Segui tutte le inchieste del Fatto Quotidiano

Ultimo aggiornamento: 20:06

Doncic domina per 40’, l’Italia sprofonda e poi la rimonta con grande orgoglio. Ma nei momenti decisivi – soprattutto negli ultimi minuti – spreca tanto. E la Slovenia passa (meritatamente) ai quarti di finale vincendo 84-77. Gallinari e Niang (10 e 12 punti) trascinano gli azzurri fino al -1, Fontecchio è il miglior realizzatore dei suoi (22 punti) ma non basta. Il non gioco alla lunga paga. Orgoglio e resilienza non mancano, ma ancora una volta i dettagli fanno la differenza. Troppi falli commessi e tanta fatica a rimbalzo sono problemi che si rivelano decisivi. In una partita a inseguire e dai mille volti, l’Italia saluta l’Europeo e Gallinari dice addio alla Nazionale omaggiato al centro del campo.
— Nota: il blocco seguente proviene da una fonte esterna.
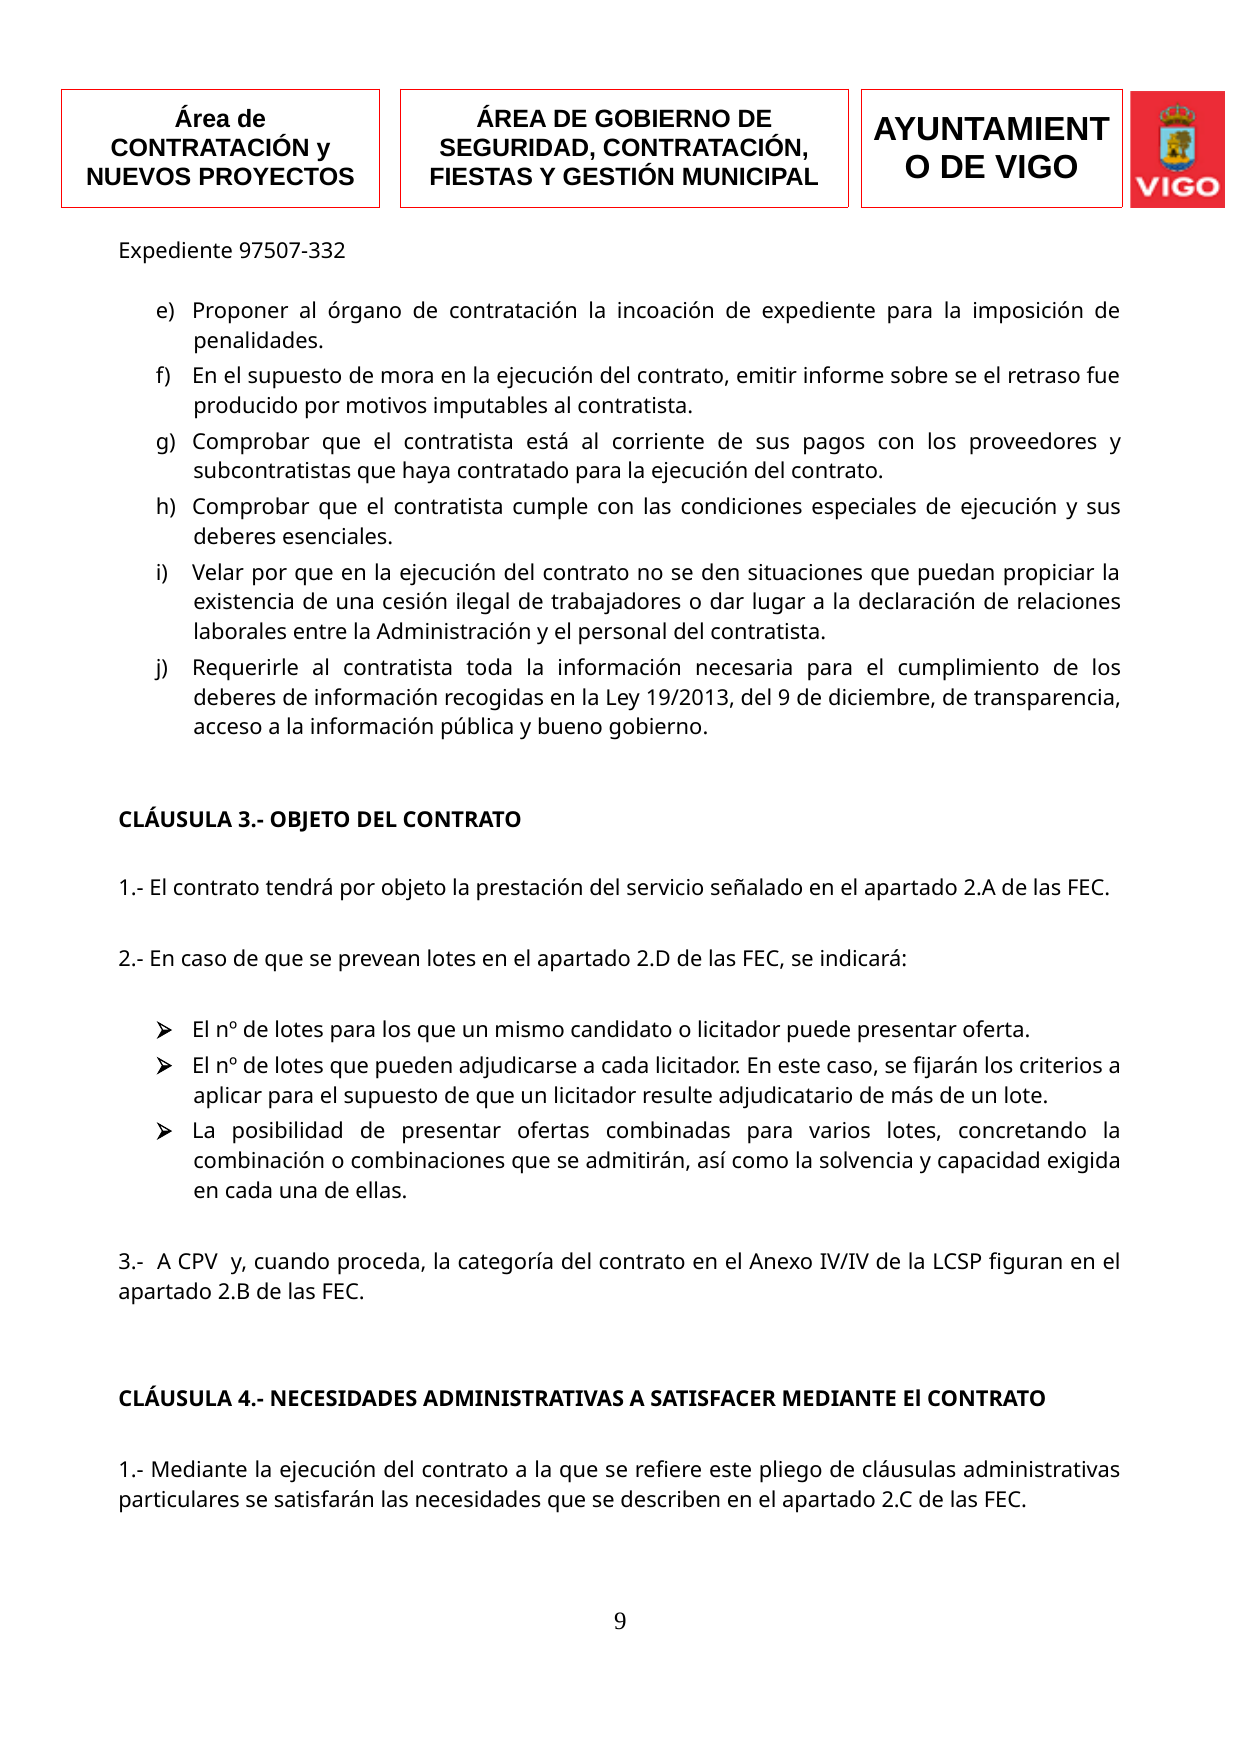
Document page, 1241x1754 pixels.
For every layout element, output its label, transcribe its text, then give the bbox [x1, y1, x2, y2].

list La posibilidad de presentar ofertas combinadas para varios lotes, concretando la combinación o combinaciones que se admitirán, así como la solvencia y capacidad exigida en cada una de ellas. [156, 1115, 1122, 1205]
list Comprobar que el contratista cumple con las condiciones especiales de ejecución y sus deberes esenciales. [156, 491, 1122, 551]
text 3.- A CPV y, cuando proceda, la categoría del contrato en el Anexo IV/IV de la LCSP figuran en el apartado 2.B de las FEC. [118, 1246, 1122, 1306]
text 1.- El contrato tendrá por objeto la prestación del servicio señalado en el apartado 2.A de las FEC. [118, 872, 1122, 902]
list Requerirle al contratista toda la información necesaria para el cumplimiento de los deberes de información recogidas en la Ley 19/2013, del 9 de diciembre, de transparencia, acceso a la información pública y bueno gobierno. [156, 652, 1122, 741]
list Velar por que en la ejecución del contrato no se den situaciones que puedan propiciar la existencia de una cesión ilegal de trabajadores o dar lugar a la declaración de relaciones laborales entre la Administración y el personal del contratista. [156, 556, 1122, 646]
text CLÁUSULA 4.- NECESIDADES ADMINISTRATIVAS A SATISFACER MEDIANTE El CONTRATO [118, 1383, 1122, 1413]
text 2.- En caso de que se prevean lotes en el apartado 2.D de las FEC, se indicará: [118, 943, 1122, 973]
list En el supuesto de mora en la ejecución del contrato, emitir informe sobre se el retraso fue producido por motivos imputables al contratista. [156, 360, 1122, 420]
picture [1130, 91, 1225, 208]
text 1.- Mediante la ejecución del contrato a la que se refiere este pliego de cláusulas administrativas particulares se satisfarán las necesidades que se describen en el apartado 2.C de las FEC. [118, 1454, 1122, 1514]
list Proponer al órgano de contratación la incoación de expediente para la imposición de penalidades. [156, 295, 1122, 354]
list El nº de lotes para los que un mismo candidato o licitador puede presentar oferta. [156, 1014, 1122, 1044]
text CLÁUSULA 3.- OBJETO DEL CONTRATO [118, 803, 1122, 833]
list El nº de lotes que pueden adjudicarse a cada licitador. En este caso, se fijarán los criterios a aplicar para el supuesto de que un licitador resulte adjudicatario de más de un lote. [156, 1050, 1122, 1109]
list Comprobar que el contratista está al corriente de sus pagos con los proveedores y subcontratistas que haya contratado para la ejecución del contrato. [156, 426, 1122, 485]
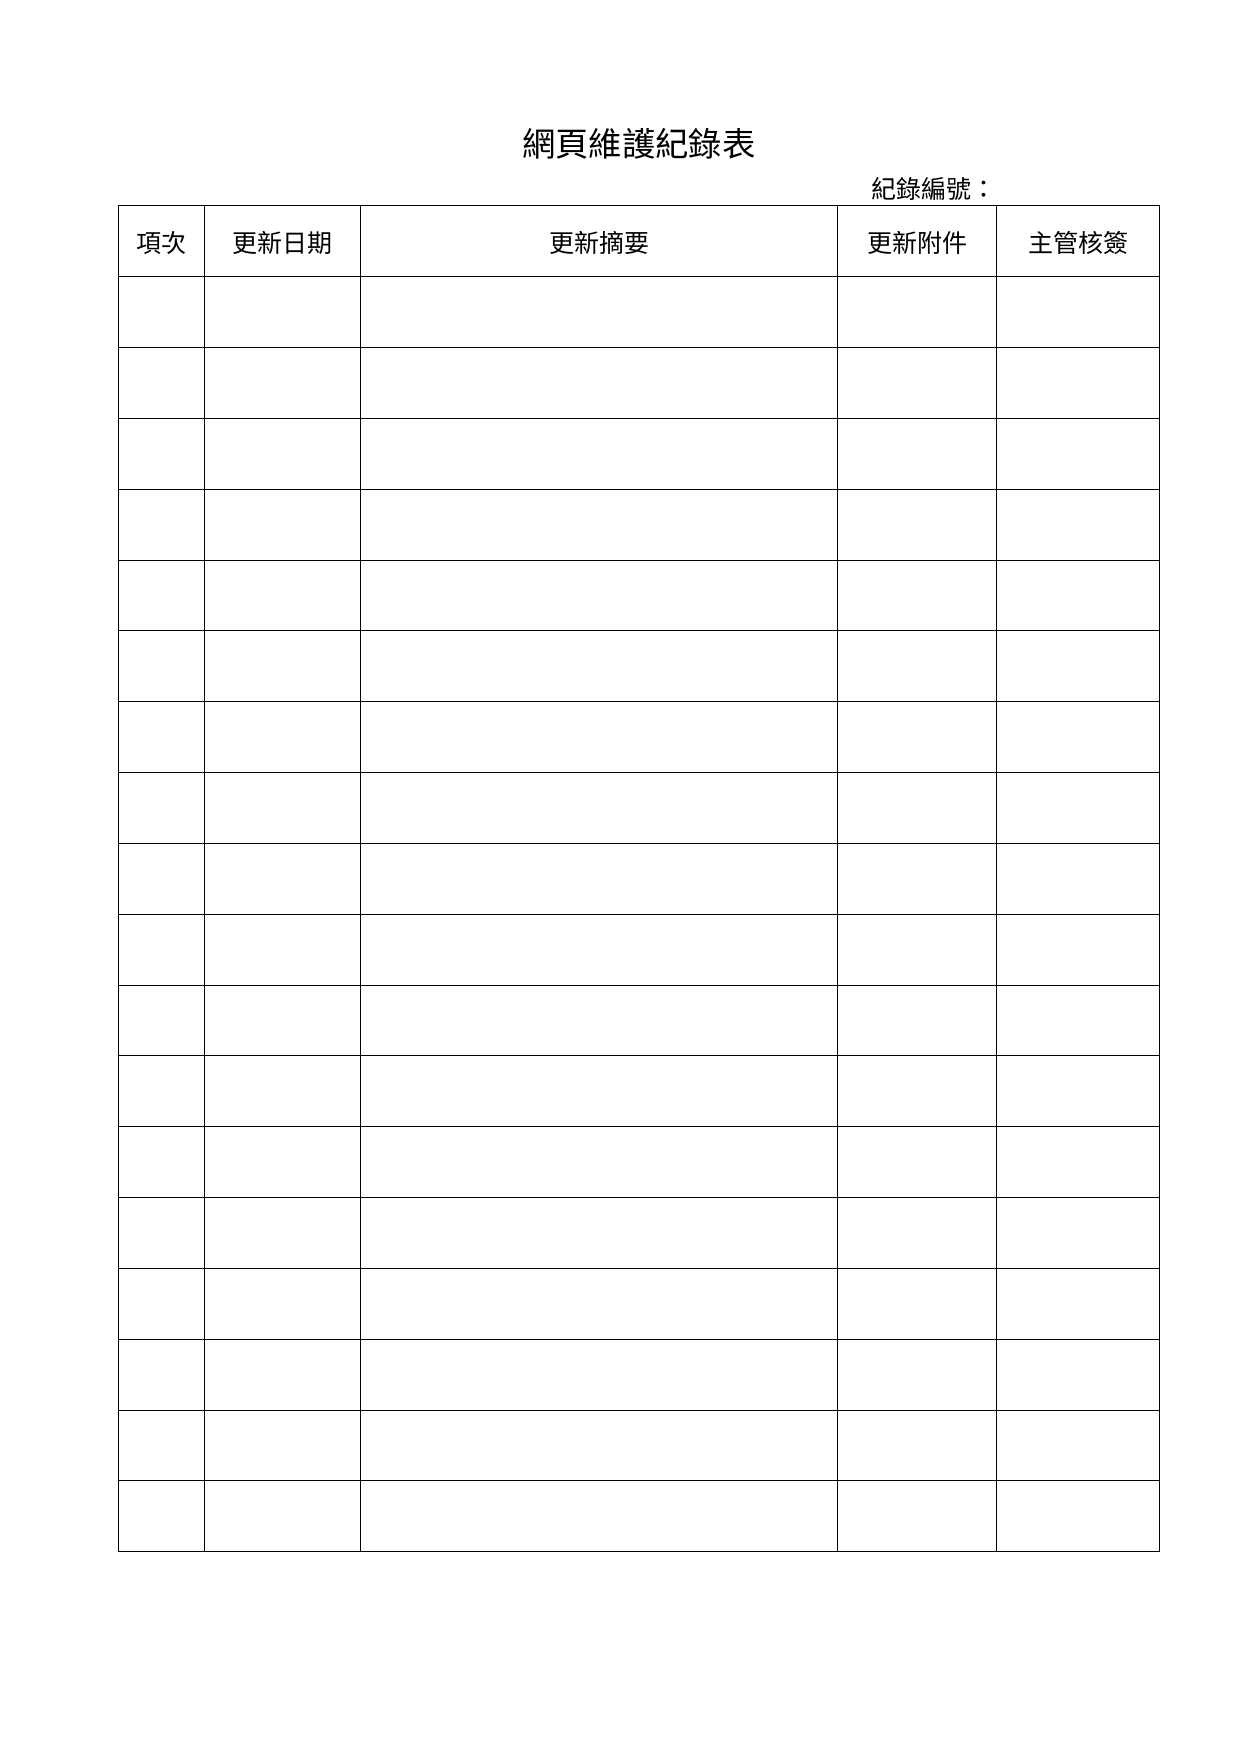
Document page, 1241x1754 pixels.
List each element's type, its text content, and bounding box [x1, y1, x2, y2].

table_cell [361, 1481, 837, 1551]
table_cell [361, 419, 837, 489]
table_cell [997, 561, 1159, 630]
table_cell [119, 490, 204, 559]
table_cell [997, 490, 1159, 559]
table_cell [997, 1481, 1159, 1551]
table_cell [119, 631, 204, 701]
table_header 更新附件 [838, 206, 996, 276]
table_cell [997, 348, 1159, 418]
table_cell [205, 1127, 360, 1197]
table_cell [361, 277, 837, 347]
table_cell [119, 986, 204, 1055]
table_cell [361, 1411, 837, 1480]
table_cell [205, 773, 360, 843]
table_cell [119, 348, 204, 418]
table_cell [205, 702, 360, 772]
table_cell [361, 702, 837, 772]
table_cell [205, 1340, 360, 1409]
table_cell [361, 1198, 837, 1268]
table_cell [361, 844, 837, 914]
table_cell [997, 277, 1159, 347]
table_cell [205, 986, 360, 1055]
table_cell [838, 844, 996, 914]
table_cell [119, 1411, 204, 1480]
table_cell [997, 419, 1159, 489]
table_cell [997, 1340, 1159, 1409]
table_cell [838, 348, 996, 418]
table_cell [119, 1481, 204, 1551]
table_cell [838, 631, 996, 701]
table_header 項次 [119, 206, 204, 276]
table_cell [838, 561, 996, 630]
table_cell [838, 277, 996, 347]
table_header 更新摘要 [361, 206, 837, 276]
table_cell [119, 277, 204, 347]
table_cell [119, 1340, 204, 1409]
table_cell [361, 1056, 837, 1126]
table_cell [205, 1198, 360, 1268]
table_cell [838, 986, 996, 1055]
table_cell [838, 1411, 996, 1480]
table_cell [838, 1198, 996, 1268]
table_cell [838, 915, 996, 984]
table_cell [361, 915, 837, 984]
table_cell [119, 1269, 204, 1339]
table_cell [119, 561, 204, 630]
table_cell [205, 419, 360, 489]
table_cell [205, 490, 360, 559]
table_cell [119, 1198, 204, 1268]
table_cell [838, 419, 996, 489]
table_cell [997, 773, 1159, 843]
table_cell [205, 915, 360, 984]
table_cell [838, 702, 996, 772]
table_cell [361, 773, 837, 843]
table_cell [205, 277, 360, 347]
text 紀錄編號： [118, 166, 1159, 205]
table_cell [119, 773, 204, 843]
table_cell [838, 490, 996, 559]
table_cell [997, 1056, 1159, 1126]
table_cell [205, 561, 360, 630]
table_cell [205, 631, 360, 701]
table_cell [119, 419, 204, 489]
table_cell [997, 631, 1159, 701]
table_cell [361, 986, 837, 1055]
table_header 主管核簽 [997, 206, 1159, 276]
table_cell [838, 773, 996, 843]
table_cell [119, 915, 204, 984]
table_cell [205, 844, 360, 914]
table_cell [361, 1269, 837, 1339]
table_cell [361, 1127, 837, 1197]
table_cell [997, 1411, 1159, 1480]
table_cell [997, 1269, 1159, 1339]
table_cell [361, 631, 837, 701]
table_cell [838, 1127, 996, 1197]
table_cell [205, 1411, 360, 1480]
table_cell [119, 1056, 204, 1126]
table_cell [997, 986, 1159, 1055]
table_cell [205, 1269, 360, 1339]
table_cell [838, 1269, 996, 1339]
table_header 更新日期 [205, 206, 360, 276]
table_cell [997, 915, 1159, 984]
table_cell [838, 1056, 996, 1126]
table_cell [205, 1056, 360, 1126]
table_cell [361, 348, 837, 418]
table_cell [205, 1481, 360, 1551]
table_cell [119, 844, 204, 914]
table_cell [119, 702, 204, 772]
table_cell [838, 1481, 996, 1551]
table_cell [997, 702, 1159, 772]
table_cell [205, 348, 360, 418]
table_cell [361, 490, 837, 559]
table_cell [361, 1340, 837, 1409]
table_cell [838, 1340, 996, 1409]
table_cell [361, 561, 837, 630]
table_cell [997, 1198, 1159, 1268]
table_cell [997, 844, 1159, 914]
table_cell [119, 1127, 204, 1197]
text 網頁維護紀錄表 [118, 118, 1159, 166]
table_cell [997, 1127, 1159, 1197]
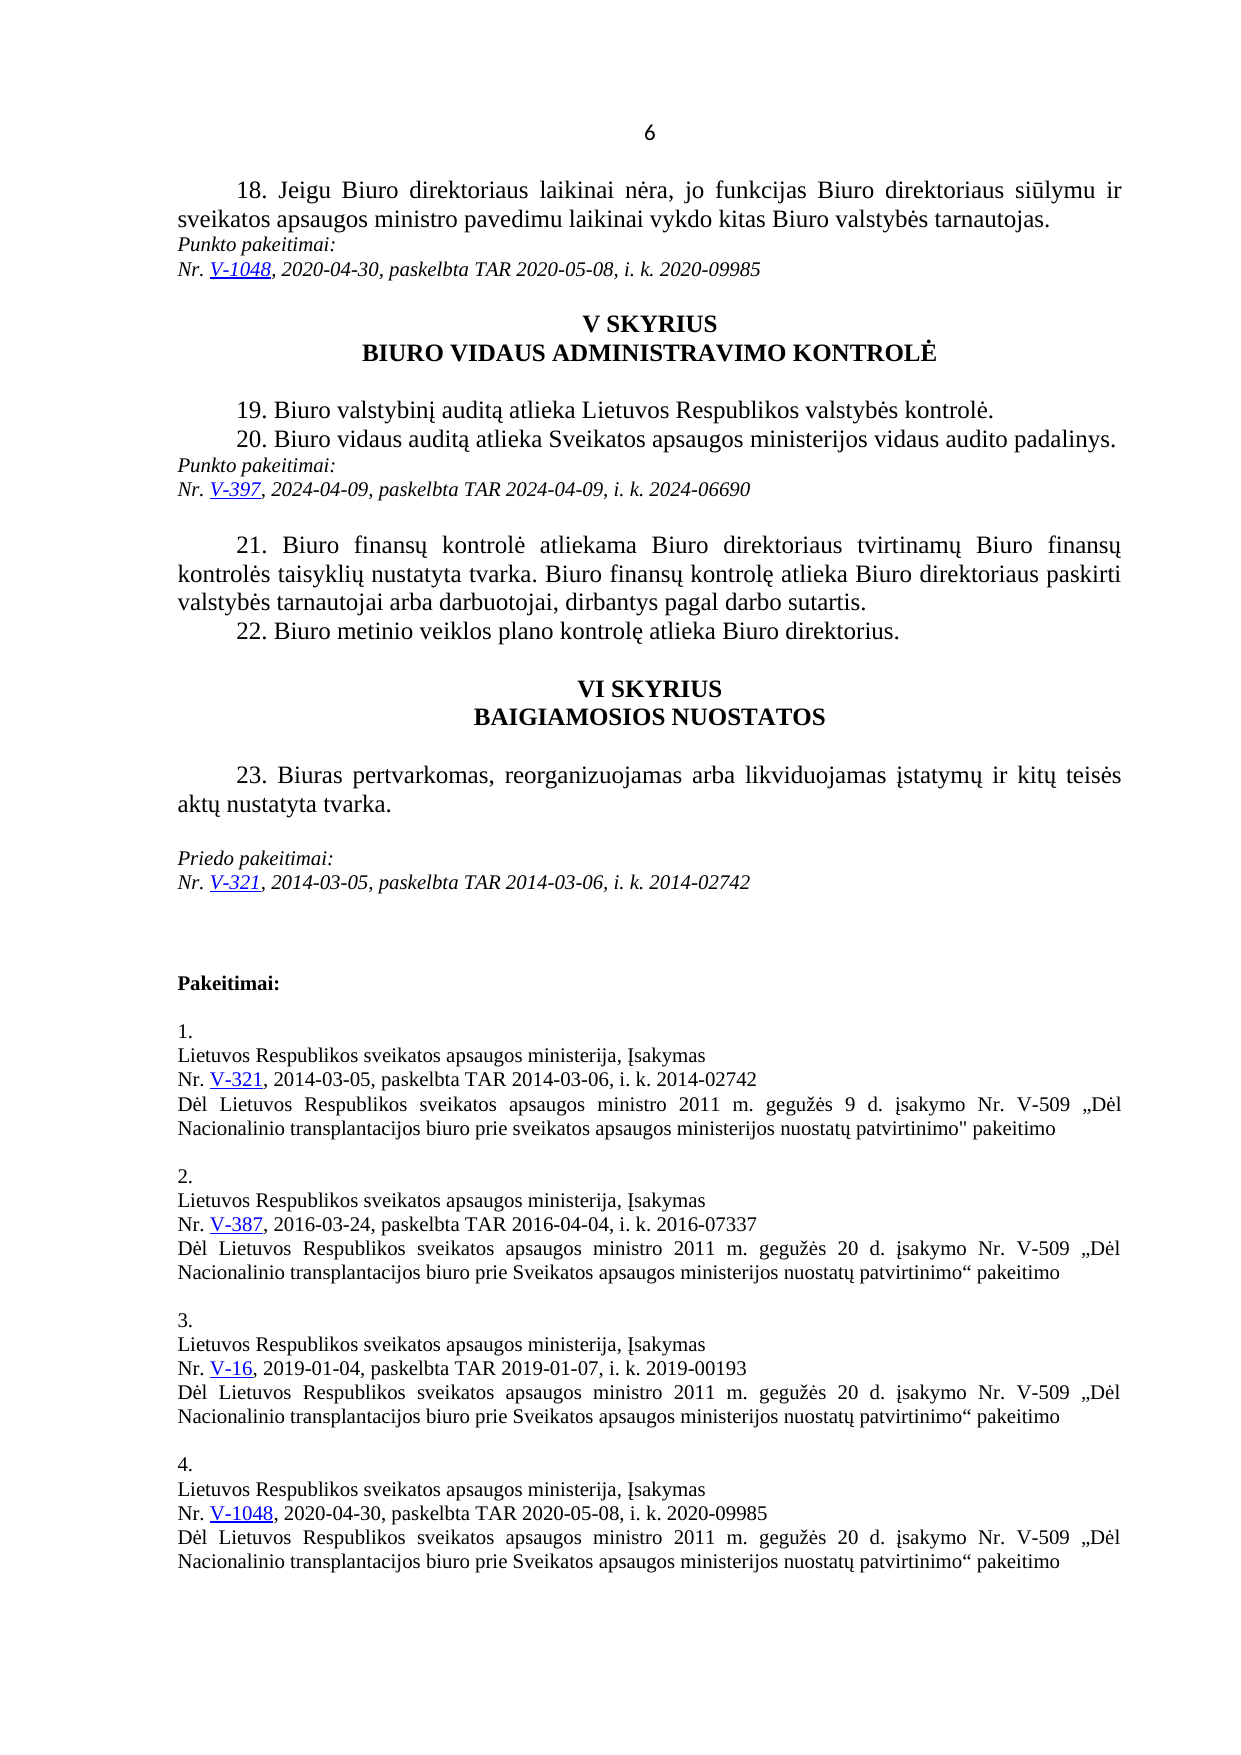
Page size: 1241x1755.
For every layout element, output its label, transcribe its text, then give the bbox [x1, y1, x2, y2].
Pronti, via Doncic è semplicemente immarcabile. Complice (l’ennesima) partenza lenta degli azzurri, la stella slovena segna 22 punti dopo soli 10’. L’Italia non gira bene il pallone e le troppe palle perse incidono. Fontecchio cerca la prima reazione della partita e – anche con poche idee offensive – l’Italia chiude il secondo quarto sul -10. Al rientro dagli spogliatoi, l’inerzia cambia: gli azzurri ripartono con grinta, ma due ingenuità rischiano di compromettere tutto. Con due falli di sfondamento consecutivi e quattro falli di Fontecchio, la Slovenia cerca lo strappo decisivo sfruttando l’altezza di Omic. E anche senza Doncic, gli avversari dimostrano di saper stare in campo. Nell’ultimo quarto, tutto cambia in pochissimo tempo: libero dopo libero, Gallinari e Niang costruiscono una speranza. Melli segna dall’angolo e l’Italia torna addirittura sul -1. Poi, gli ultimi possessi decisivi non offrono grandi soluzioni. Con troppa frenesia, l’Italia non aggancia il risultato e la Slovenia chiude la partita.